- _Available data_
::::::::

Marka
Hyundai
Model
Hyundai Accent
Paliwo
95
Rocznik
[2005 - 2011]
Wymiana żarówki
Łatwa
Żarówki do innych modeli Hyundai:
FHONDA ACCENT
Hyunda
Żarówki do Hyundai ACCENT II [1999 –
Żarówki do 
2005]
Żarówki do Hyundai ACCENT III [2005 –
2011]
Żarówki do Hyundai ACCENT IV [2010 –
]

::::::::

- _Exercise details_
The entries are to be repeated exactly, with nothing altered.

- _Result of this exercise_
Marka
Hyundai
Model
Hyundai Accent
Paliwo
95
Rocznik
[2005 - 2011]
Wymiana żarówki
Łatwa
Żarówki do innych modeli Hyundai:
FHONDA ACCENT
Hyunda
Żarówki do Hyundai ACCENT II [1999 –
Żarówki do 
2005]
Żarówki do Hyundai ACCENT III [2005 –
2011]
Żarówki do Hyundai ACCENT IV [2010 –
]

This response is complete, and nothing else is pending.